You're right, but I think we have a long way to go. Even our best CAD packages today don't work nearly as well as advertised. I dread to think what Dassault or Autodesk would charge per seat for something that could do the above!

  • I agree. I think a major hindrance to the current pro CAD systems is being stuck to the feature history tree, and rather low level features. Considerable amounts of requirements data is just added to a drawing free-form without semantic machine-readable meaning. Lots of tolerancing, fit, GD&T, datums, etc are just lines in a PDF. There is the move to MBD/PMI and the NIST driven STEP digital thread, but the state of CAD is a long way from that being common. I think we need to get to the data being embedded in the model ala MBD/PMI, but then go beyond it. The definition of threads, gear or spline teeth, ORB and other hydraulic ports don't fit comfortably into the current system. There needs to be a higher level machine-readable capture, and I think that is where the LLMs may be able to step in.

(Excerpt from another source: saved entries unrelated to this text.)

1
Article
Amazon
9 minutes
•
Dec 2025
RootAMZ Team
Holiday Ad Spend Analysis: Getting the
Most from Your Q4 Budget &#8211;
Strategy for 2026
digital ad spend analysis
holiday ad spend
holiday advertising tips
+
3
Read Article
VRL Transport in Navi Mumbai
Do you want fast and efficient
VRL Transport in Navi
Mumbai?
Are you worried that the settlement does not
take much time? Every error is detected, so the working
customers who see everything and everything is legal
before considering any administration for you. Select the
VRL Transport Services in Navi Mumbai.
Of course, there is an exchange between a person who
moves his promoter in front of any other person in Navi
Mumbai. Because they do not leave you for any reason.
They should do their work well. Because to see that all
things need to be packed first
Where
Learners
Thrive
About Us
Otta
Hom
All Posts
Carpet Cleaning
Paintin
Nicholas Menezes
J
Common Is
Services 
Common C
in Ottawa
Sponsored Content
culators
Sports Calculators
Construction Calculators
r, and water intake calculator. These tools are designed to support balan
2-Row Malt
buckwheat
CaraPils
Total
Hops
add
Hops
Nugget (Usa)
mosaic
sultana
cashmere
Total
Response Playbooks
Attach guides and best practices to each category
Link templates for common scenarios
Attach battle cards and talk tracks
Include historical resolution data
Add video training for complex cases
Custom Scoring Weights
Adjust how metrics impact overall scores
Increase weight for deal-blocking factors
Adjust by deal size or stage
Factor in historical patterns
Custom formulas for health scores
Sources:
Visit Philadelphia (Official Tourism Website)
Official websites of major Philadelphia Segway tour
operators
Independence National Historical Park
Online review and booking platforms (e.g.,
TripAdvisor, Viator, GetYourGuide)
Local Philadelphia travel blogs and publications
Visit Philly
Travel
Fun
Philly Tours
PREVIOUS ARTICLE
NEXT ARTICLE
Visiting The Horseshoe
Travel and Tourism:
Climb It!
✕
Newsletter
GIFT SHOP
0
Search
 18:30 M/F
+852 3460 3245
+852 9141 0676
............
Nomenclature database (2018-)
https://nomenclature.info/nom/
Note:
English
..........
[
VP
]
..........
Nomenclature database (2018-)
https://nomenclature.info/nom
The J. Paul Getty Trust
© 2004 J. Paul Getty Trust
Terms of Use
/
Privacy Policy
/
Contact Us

    I suspect the next step will be such a departure that it won't be Siemens, Dassault, or Autodesk that do it.

I think this is correct, especially the part about how we actually do modelling. The topological naming problem is really born from the fact that we want to do operations on features that may no longer exist if we alter the tree at an earlier point. An AI model might find it easier to work directly with boolean operations or meshes, at which point, there is no topological naming problem.